Few Level Models in Atomic Radiation Theory

原子辐射理论中的几个能级模型

• 批准号: 1505189
• 负责人: Joseph Eberly
• 金额: $ 21万
• 依托单位: University of Rochester
• 依托单位国家: 美国
• 项目类别: Continuing Grant
• 财政年份: 2015
• 资助国家: 美国
• 起止时间: 2015-08-01 至 2019-07-31
• 项目状态: 已结题
• 来源: https://www.nsf.gov/awardsearch/showAward?AWD_ID=1505189&HistoricalAwards=false
• 关键词: Few; Level; Models; Atomic; Radiation

This research program deals with the basic interactions of light and matter, studying entanglement and how entangled states evolve in time. Entanglement refers to the situation in which widely separated particles cannot be described independently of each other (or, mathematically, when the whole is not equal to the sum of its parts). An important direction for the research is to use mathematical models to explore these entangled states. This may have important applications, for example in managing the security of communication channels and in quantum information science.The goal of the project is to develop a complete catalog of correlation relations among a large number N of fundamental physical systems (spins, atoms, photons). This will be done by the technical process of bi-separation of quantum states. We have used both analytic and computer-based mathematical procedures to carry out, but have not yet published, a preliminary exploration of pure state bi-separations. These lead to constraints on occupation of what can be called entanglement-shared quantum state space. These constraints have a geometrical interpretation via simplexes and polytopes in N dimensions. The consequent description of N-party additivity leads to entanglement sharing relations and they substantially extend in a new direction the concurrence-based results called quantum monogamy. In the important but still simple case of 3 entangled parties, there are three bi-separations: a|bc, b|ac, and c|ab, and the consequent polytope in this case is a pair of base-to-base tetrahedrons inside a unit cube. Cross sections of the polytope transverse to the body diagonal of the cube are triangles, and we have found that their areas serve to quantify the amount of entanglement sharing that is possible among the three parties a,b,c. Exchanges with the fields of quantum information and quantum optics appear desirable and feasible, for example in developing protocols for multi-mode entanglement swapping at the macroscopic level.

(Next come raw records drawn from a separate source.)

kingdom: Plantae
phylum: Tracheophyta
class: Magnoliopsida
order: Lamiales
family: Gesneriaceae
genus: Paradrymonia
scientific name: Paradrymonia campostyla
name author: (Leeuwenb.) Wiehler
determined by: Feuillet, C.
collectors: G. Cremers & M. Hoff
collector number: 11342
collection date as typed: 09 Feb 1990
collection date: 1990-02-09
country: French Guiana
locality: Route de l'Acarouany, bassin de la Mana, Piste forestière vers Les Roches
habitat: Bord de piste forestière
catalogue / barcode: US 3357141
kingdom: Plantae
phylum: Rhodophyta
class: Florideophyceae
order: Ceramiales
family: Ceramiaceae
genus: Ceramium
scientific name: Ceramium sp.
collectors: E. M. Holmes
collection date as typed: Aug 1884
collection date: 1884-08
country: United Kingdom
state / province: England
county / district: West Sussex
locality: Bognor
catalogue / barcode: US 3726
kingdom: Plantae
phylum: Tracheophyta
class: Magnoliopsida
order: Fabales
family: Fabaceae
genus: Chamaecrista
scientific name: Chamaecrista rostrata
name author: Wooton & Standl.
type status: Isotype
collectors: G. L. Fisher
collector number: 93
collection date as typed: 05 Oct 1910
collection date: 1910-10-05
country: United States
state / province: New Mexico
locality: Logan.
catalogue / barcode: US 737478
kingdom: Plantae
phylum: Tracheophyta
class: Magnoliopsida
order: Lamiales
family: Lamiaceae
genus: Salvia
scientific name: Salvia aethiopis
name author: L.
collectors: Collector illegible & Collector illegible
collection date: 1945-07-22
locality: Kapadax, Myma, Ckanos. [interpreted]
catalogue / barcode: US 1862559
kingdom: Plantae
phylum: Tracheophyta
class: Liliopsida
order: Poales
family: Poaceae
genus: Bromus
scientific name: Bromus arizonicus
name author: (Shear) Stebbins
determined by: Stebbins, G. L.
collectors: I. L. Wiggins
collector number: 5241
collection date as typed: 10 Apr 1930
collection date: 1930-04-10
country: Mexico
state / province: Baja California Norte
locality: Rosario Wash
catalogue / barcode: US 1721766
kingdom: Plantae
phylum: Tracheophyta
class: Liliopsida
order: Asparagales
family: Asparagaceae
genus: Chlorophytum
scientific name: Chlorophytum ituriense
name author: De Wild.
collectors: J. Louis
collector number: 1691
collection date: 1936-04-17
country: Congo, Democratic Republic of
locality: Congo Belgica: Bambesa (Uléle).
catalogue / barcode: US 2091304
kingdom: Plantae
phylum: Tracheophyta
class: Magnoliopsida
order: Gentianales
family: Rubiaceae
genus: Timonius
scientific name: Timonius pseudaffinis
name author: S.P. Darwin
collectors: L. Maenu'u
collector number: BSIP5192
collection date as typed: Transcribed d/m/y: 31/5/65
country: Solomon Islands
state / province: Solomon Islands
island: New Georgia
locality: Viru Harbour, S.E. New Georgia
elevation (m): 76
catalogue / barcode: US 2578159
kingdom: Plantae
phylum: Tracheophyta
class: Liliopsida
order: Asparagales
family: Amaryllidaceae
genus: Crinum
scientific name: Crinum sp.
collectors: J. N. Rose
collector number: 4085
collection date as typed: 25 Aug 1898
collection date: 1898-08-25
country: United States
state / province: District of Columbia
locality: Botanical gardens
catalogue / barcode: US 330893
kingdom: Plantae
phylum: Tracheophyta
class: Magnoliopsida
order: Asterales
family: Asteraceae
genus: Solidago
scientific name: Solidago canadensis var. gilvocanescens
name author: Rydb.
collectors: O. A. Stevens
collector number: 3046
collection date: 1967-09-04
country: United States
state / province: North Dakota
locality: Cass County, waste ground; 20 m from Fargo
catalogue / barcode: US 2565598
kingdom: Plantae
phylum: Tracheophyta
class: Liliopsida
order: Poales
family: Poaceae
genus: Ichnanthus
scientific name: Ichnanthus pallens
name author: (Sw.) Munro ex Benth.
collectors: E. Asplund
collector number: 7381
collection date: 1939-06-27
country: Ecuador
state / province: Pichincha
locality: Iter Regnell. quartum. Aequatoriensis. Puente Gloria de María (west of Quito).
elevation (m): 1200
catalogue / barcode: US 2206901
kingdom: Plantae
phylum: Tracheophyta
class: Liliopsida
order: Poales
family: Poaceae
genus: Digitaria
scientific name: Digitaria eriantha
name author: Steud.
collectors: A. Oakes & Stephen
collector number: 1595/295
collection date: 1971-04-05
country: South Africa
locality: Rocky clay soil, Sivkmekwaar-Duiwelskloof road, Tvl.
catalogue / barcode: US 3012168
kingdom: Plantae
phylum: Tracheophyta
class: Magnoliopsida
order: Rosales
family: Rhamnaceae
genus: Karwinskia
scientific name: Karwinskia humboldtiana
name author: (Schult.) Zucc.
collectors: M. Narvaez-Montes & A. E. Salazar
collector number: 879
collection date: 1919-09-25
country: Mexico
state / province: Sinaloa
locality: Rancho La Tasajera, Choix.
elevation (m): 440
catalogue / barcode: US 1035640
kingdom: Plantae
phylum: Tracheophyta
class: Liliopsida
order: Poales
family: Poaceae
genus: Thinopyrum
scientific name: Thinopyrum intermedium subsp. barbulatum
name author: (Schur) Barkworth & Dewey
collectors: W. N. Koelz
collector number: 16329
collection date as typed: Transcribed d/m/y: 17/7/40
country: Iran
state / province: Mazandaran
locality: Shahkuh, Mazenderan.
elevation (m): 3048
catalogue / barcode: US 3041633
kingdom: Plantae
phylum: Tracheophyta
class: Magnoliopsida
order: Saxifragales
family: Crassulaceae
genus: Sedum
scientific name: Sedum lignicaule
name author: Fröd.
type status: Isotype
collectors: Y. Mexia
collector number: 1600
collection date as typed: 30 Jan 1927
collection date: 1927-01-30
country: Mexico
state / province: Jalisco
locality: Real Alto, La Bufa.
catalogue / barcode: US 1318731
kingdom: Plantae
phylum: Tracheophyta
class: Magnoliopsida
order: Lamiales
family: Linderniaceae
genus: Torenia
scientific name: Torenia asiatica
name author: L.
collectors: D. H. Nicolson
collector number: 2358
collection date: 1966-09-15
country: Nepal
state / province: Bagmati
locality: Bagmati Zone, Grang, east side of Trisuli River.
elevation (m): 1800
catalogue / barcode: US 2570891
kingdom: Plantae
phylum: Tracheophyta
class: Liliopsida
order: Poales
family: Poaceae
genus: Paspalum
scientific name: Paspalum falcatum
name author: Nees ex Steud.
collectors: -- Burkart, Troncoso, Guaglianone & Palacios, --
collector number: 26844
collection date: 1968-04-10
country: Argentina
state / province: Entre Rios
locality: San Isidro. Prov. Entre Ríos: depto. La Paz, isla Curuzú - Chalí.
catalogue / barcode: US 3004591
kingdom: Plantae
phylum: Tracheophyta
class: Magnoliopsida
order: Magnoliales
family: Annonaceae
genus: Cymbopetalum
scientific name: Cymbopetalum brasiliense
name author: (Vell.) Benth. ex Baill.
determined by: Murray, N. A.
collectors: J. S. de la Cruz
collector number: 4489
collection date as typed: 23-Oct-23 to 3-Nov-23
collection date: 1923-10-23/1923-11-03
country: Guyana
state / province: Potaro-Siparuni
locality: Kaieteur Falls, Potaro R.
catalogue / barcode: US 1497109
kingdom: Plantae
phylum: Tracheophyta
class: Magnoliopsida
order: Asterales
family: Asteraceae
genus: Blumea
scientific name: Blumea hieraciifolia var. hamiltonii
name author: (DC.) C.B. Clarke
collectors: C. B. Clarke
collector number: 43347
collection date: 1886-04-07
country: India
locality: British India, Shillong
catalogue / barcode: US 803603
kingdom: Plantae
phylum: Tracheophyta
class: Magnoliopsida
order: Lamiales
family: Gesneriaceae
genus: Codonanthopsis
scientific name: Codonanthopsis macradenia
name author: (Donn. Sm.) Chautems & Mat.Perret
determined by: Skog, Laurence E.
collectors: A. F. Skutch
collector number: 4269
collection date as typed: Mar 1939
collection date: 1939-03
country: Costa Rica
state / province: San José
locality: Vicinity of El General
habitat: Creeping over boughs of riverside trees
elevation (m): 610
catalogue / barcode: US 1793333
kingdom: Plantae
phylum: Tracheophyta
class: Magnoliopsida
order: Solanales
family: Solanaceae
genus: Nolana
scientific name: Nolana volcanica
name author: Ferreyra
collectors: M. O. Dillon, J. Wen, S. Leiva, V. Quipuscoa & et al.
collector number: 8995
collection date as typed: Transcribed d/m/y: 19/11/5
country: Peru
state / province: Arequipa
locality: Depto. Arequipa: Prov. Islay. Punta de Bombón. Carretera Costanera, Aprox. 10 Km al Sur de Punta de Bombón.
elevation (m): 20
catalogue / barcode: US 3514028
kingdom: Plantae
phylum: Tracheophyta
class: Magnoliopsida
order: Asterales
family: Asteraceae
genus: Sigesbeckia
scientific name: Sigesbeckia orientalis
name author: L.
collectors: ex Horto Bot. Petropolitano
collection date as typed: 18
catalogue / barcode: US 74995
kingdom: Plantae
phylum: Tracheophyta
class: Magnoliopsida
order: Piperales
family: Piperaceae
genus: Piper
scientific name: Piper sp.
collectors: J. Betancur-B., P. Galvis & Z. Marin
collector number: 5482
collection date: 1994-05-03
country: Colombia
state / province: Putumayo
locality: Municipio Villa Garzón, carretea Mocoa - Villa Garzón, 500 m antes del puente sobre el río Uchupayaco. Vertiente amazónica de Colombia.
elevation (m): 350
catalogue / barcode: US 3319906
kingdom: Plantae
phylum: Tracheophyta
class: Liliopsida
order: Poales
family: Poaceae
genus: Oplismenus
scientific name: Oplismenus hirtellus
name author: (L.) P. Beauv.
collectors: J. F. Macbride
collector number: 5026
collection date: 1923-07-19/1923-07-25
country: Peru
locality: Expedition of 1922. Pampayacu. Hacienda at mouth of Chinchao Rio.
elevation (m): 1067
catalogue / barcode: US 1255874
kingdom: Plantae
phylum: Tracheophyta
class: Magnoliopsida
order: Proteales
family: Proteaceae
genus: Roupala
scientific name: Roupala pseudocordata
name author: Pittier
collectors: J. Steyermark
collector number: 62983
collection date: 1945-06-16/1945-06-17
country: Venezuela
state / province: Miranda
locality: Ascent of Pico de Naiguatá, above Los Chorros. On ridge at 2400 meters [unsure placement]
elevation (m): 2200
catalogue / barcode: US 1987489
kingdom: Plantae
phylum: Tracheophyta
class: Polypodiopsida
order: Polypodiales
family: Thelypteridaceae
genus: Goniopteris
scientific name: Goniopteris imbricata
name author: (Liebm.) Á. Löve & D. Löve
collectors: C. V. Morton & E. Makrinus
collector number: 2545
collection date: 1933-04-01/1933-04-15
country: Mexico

该研究项目涉及光和物质的基本相互作用，研究纠缠以及纠缠态如何随时间演化。 纠缠是指无法相互独立地描述相距较远的粒子的情况（或者，从数学上讲，当整体不等于其各部分的总和时）。研究的一个重要方向是利用数学模型来探索这些纠缠态。这可能有重要的应用，例如在管理通信通道的安全和量子信息科学中。该项目的目标是开发大量 N 个基本物理系统（自旋、原子、光子）之间相关关系的完整目录。 ）。这将通过量子态双分离的技术过程来完成。我们已经使用分析和基于计算机的数学程序来进行纯状态双分离的初步探索，但尚未发表。这些导致对所谓的纠缠共享量子态空间的占用的限制。这些约束通过 N 维的单纯形和多面体进行几何解释。 N 方可加性的后续描述导致了纠缠共享关系，并且它们在新的方向上实质上扩展了称为量子一夫一妻制的基于并发的结果。在重要但仍然简单的 3 个纠缠方的情况下，存在三个双分离：a|bc、b|ac 和 c|ab，在这种情况下，结果的多面体是内部的一对底对底四面体一个单位立方体。与立方体对角线垂直的多胞体横截面是三角形，我们发现它们的面积可以量化三方 a、b、c 之间可能共享的纠缠量。与量子信息和量子光学领域的交换似乎是可取且可行的，例如在宏观层面上开发多模纠缠交换协议。